The engineer’s estimate — done by Great West — was $3,952,093 without the additive alternatives ($4,021,383 with the alternatives). Ferguson raised issue with why the ultimate bid was nearly $100,000 more than the engineer’s estimate.

“I am disappointed in the engineer’s estimate, that we based all our finances off,” Ferguson said. “And now we dig into our coffers to pay this extra amount of money. To me, it seems wrong that the people of Big Timber have to bear the brunt of this increase. And I’d like to ask if [Great West] is willing to absorb some of that?”

Chad Hanson, an engineer for Great West and who has worked with the city council on getting bids through and coming up with the estimate, said it’s unlikely Great West would absorb any increases from the estimate, but he would be talking with his boss about Ferguson’s question. 

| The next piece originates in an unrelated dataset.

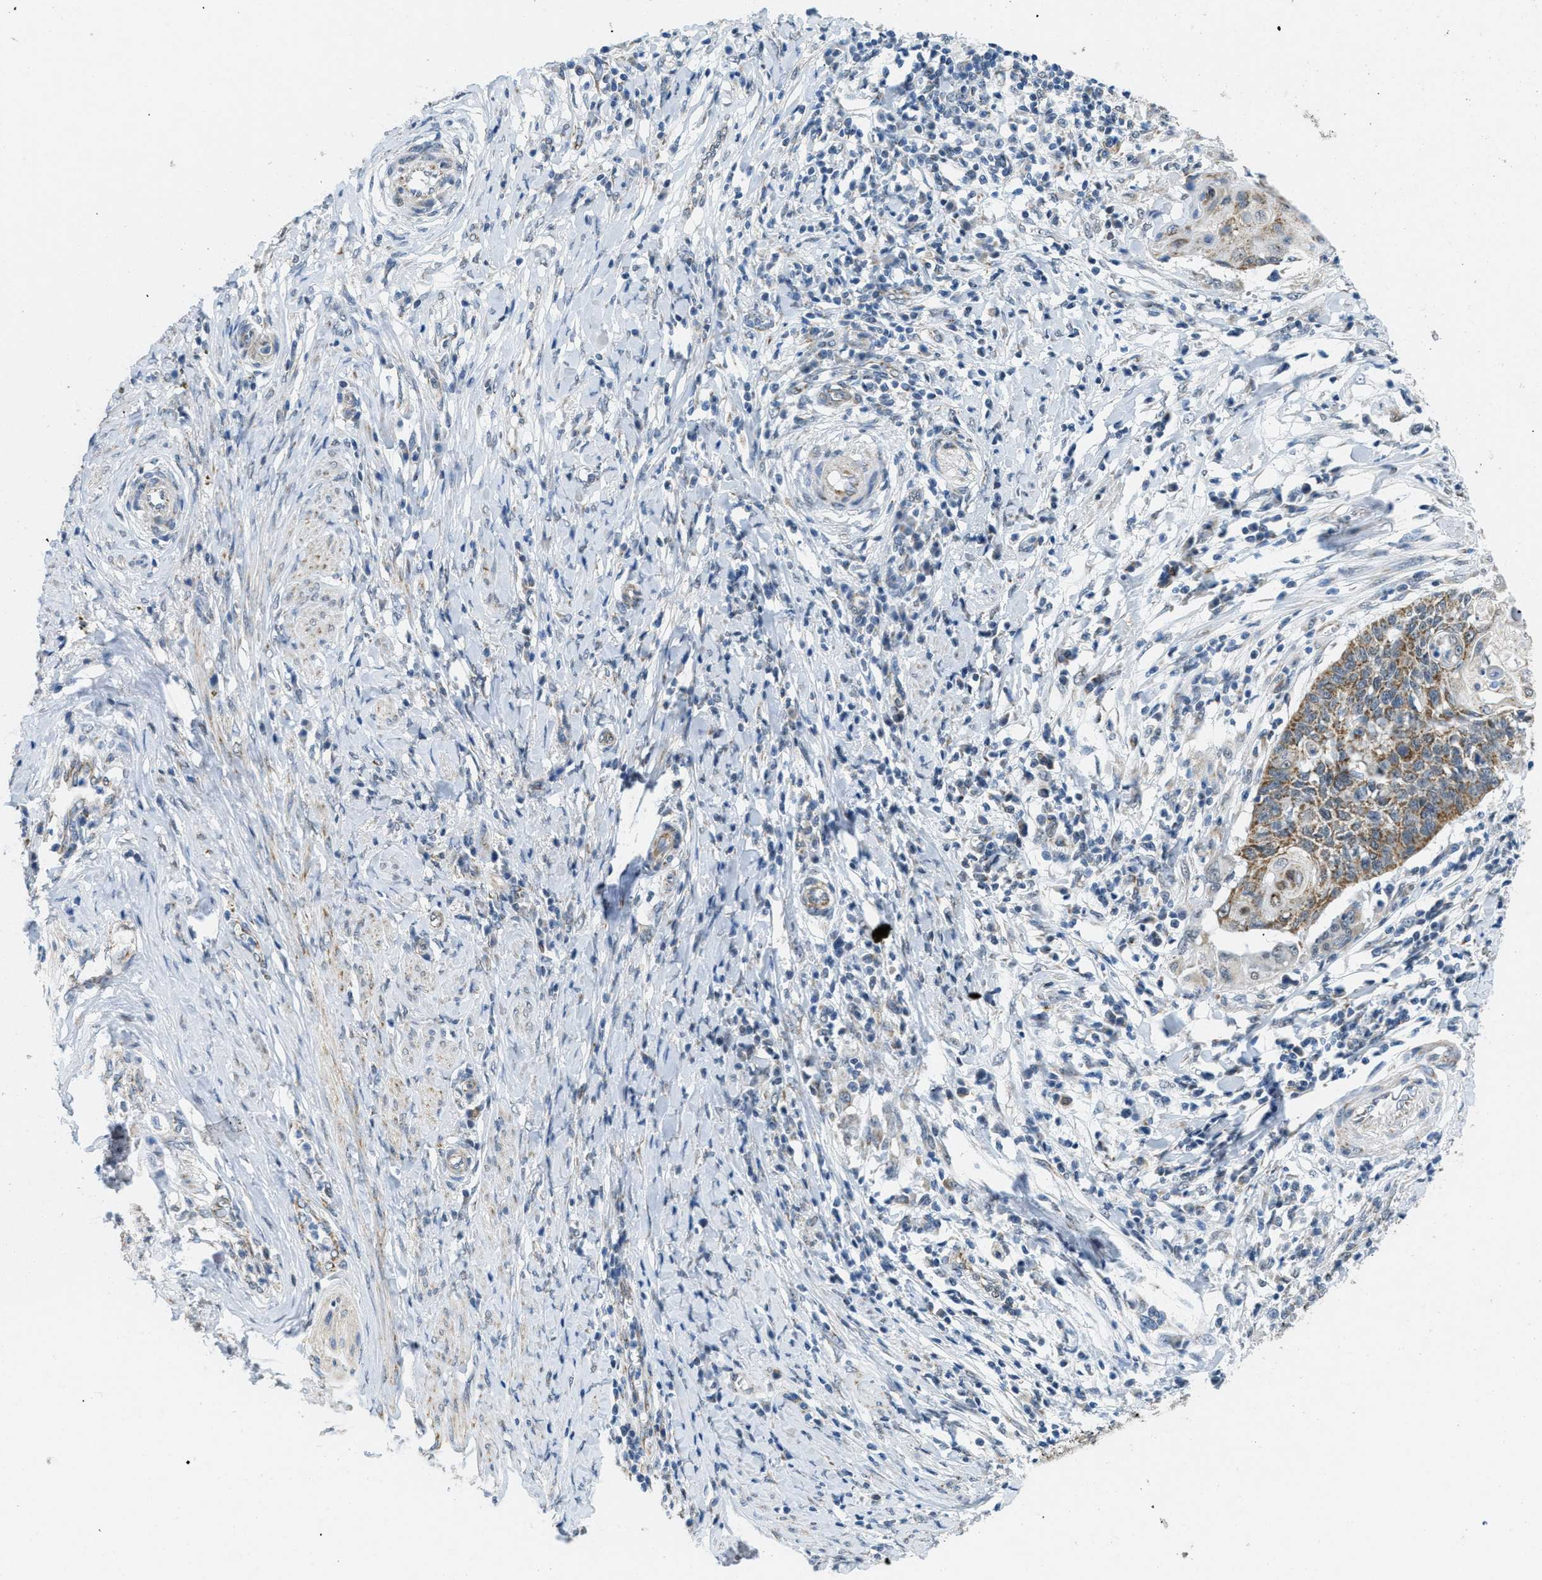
{"staining": {"intensity": "moderate", "quantity": ">75%", "location": "cytoplasmic/membranous"}, "tissue": "cervical cancer", "cell_type": "Tumor cells", "image_type": "cancer", "snomed": [{"axis": "morphology", "description": "Squamous cell carcinoma, NOS"}, {"axis": "topography", "description": "Cervix"}], "caption": "Tumor cells display medium levels of moderate cytoplasmic/membranous expression in about >75% of cells in human cervical squamous cell carcinoma. The protein is shown in brown color, while the nuclei are stained blue.", "gene": "TOMM70", "patient": {"sex": "female", "age": 39}}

“We do the best we can on our engineering fees,” Hanson said. “We do the best we can to give good, conservative estimates. Unfortunately, we have no control over the market, over the construction costs. If you recall, I came in to give you guys as much heads up as we could because we saw construction costs climbing dramatically.”

In early March, President Donald Trump announced he’d be passing new tariffs on imported steel and aluminum, causing the costs of materials for Big Timber’s water plant project to jump on the day of the bid.

“The day before and the morning of the bid, the steel and aluminum tariffs got announced,” Hanson said. “So, there’s major concern over the availability of steel and rebar and how that steel tariff was going to affect everything.

“The steel building people were actually calling us in a panic, asking us to push the bid off.”